Ainsi, la plus part du temps, je suis seule avec Anita, notre secrétaire et Kévin. Ce dernier s'approche de mon bureau.

- Je sais que la proposition peut surprendre mais j'aurais besoin que tu m'accompagnes à un rendez-vous ce soir.

- Jusqu'à quelle heure ?

- Ne t'inquiète pas, j'ai déjà convenu avec Gaétan qu'il récupérerait notre fils à la garderie.

Super ! Comme d'habitude, il a tout organisé derrière mon dos. J'imagine qu'à ce stade mon accord est optionnel.

- Le rendez-vous n'est pas mentionné dans ton agenda, remarqué-je.

- C'est personnel.

- Et qu'est-ce que j'ai à voir dans ta vie perso, maintenant ?

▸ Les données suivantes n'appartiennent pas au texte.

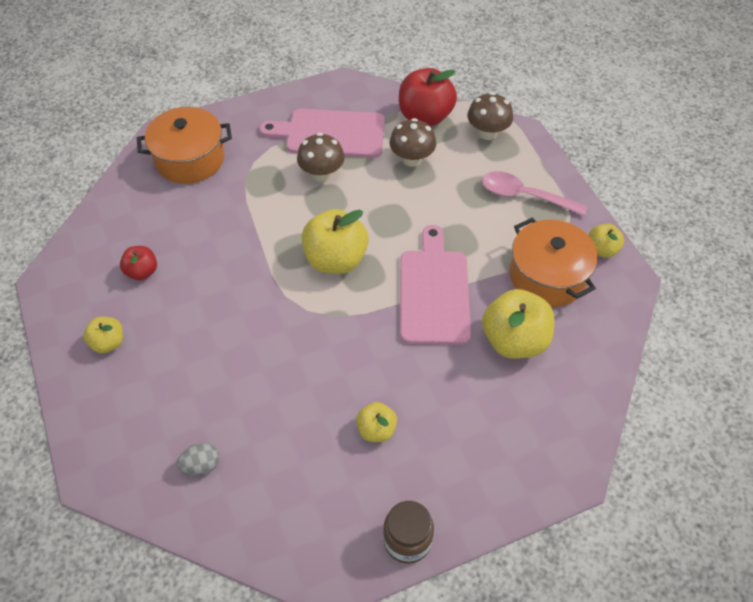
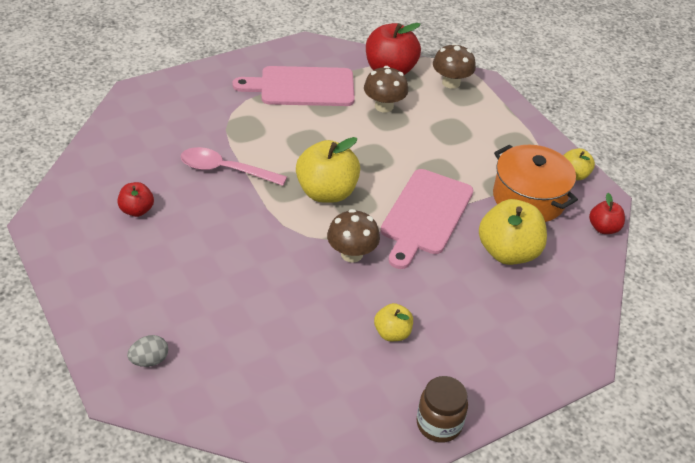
camera: 10 degrees left, 10 degrees down
(108, 343) = (113, 273): yellow apple -> none
(190, 159) = (167, 112): orange pot -> none
(201, 465) = (227, 373): grey egg -> grey egg (149, 360)
(322, 174) = (300, 121): brown mushroom -> brown mushroom (351, 254)
(434, 291) = (425, 215): pink cutting board -> pink cutting board turned 150 degrees counterclockwise
(524, 196) = (495, 133): pink spoon -> pink spoon (225, 170)
(623, 316) = (603, 228): none -> red apple

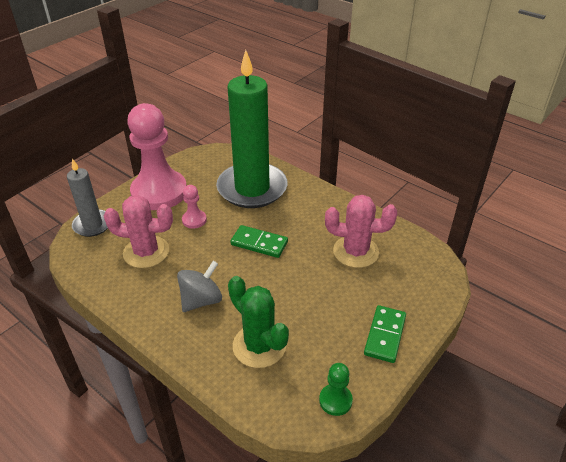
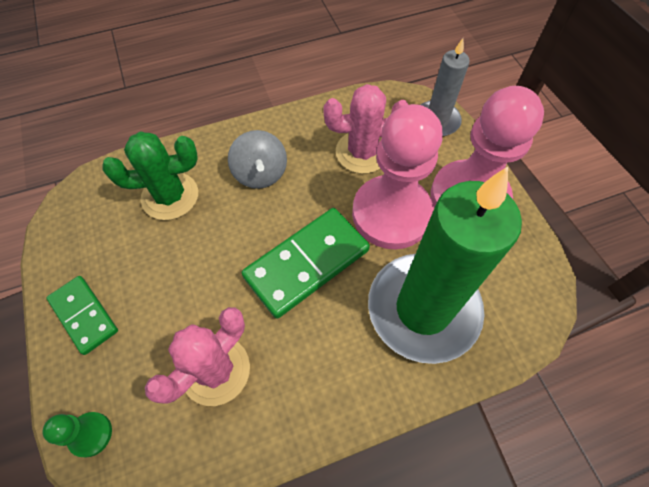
camera: 120 degrees right, 20 degrees up
(146, 252) = (362, 152): pink cactus -> pink cactus turned 45 degrees clockwise
(194, 220) = (391, 214): pink pawn -> pink pawn, size x2.40
(259, 243) = (306, 263): green domino -> green domino, size x1.64
(335, 400) = (67, 226): green pawn -> green pawn (90, 434)

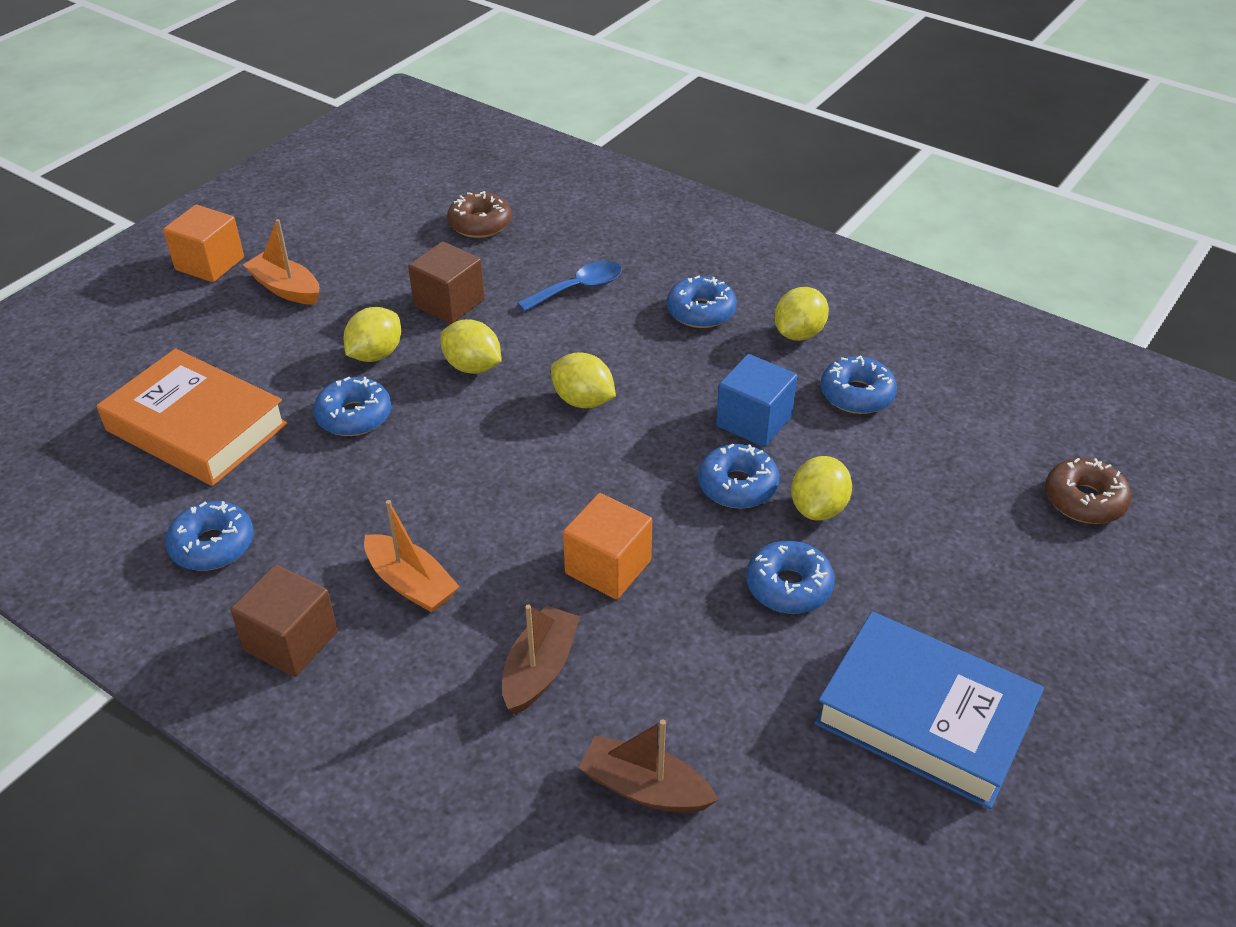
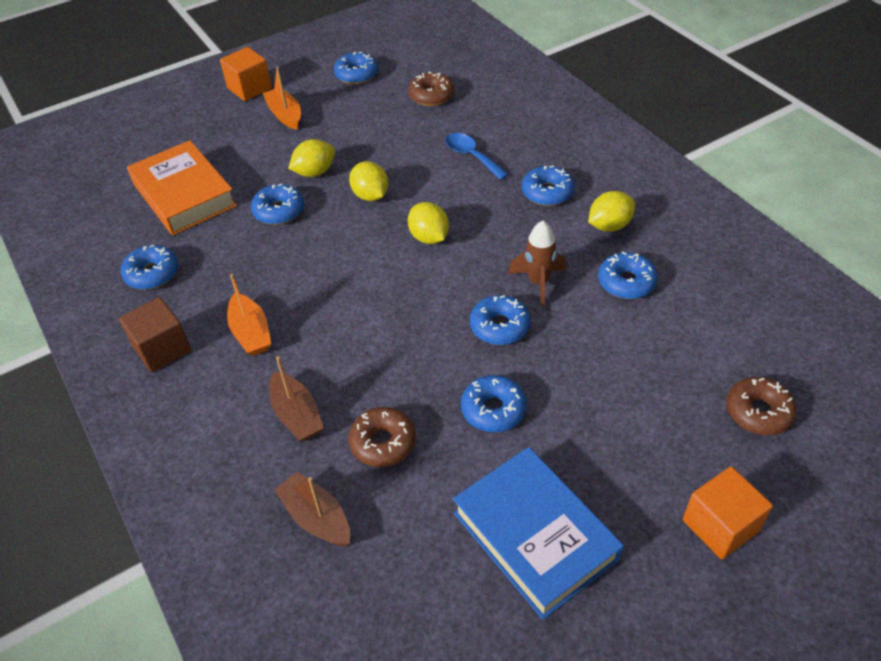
camera: 25 degrees right, 5 degrees up
(359, 216) = (356, 75): none -> blue donut
(449, 303) = (380, 147): brown cube -> none
(540, 669) = (297, 415): brown boat -> brown boat turned 105 degrees clockwise
(578, 288) = (471, 156): blue spoon -> blue spoon turned 120 degrees counterclockwise
(608, 567) = (379, 358): orange cube -> orange cube (720, 525)
(675, 668) = (383, 443): none -> brown donut
(754, 421) = (538, 283): blue cube -> brown rocket
(818, 508) = (548, 359): yellow lemon -> none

Après un moment de silence, il ajoute avec une infinie douceur :

- Tu m'accompagnes ?

J'ai la quasi certitude qu'il me tend un piège sans quoi il ne ferait pas autant de mystère sur la nature de cette entrevue. Il s'arrange pour susciter ma curiosité et une fois de plus, ça marche. Je dois admettre que passer un peu de temps avec lui me semble le seul moyen de vérifier si une relation fraternelle est encore envisageable ensemble. Les liens du sang ne font pas tout et jusqu'ici, on s'est bien fourvoyé tous les deux.

On se retrouve dans le bureau feutré d'un psychiatre de l'école freudienne. C'est en tout cas ce que proclame le diplôme qui trône derrière lui. Des toiles décorent les murs, explosions agressives de couleurs criardes sur un fond gris, on dirait presque des projections de sang ou pire de boyaux contre un mur en parpaing ! Qui irait infliger ce supplice visuel à des personnes fragiles ? A moins que je ne sois la seule à y voir de la violence...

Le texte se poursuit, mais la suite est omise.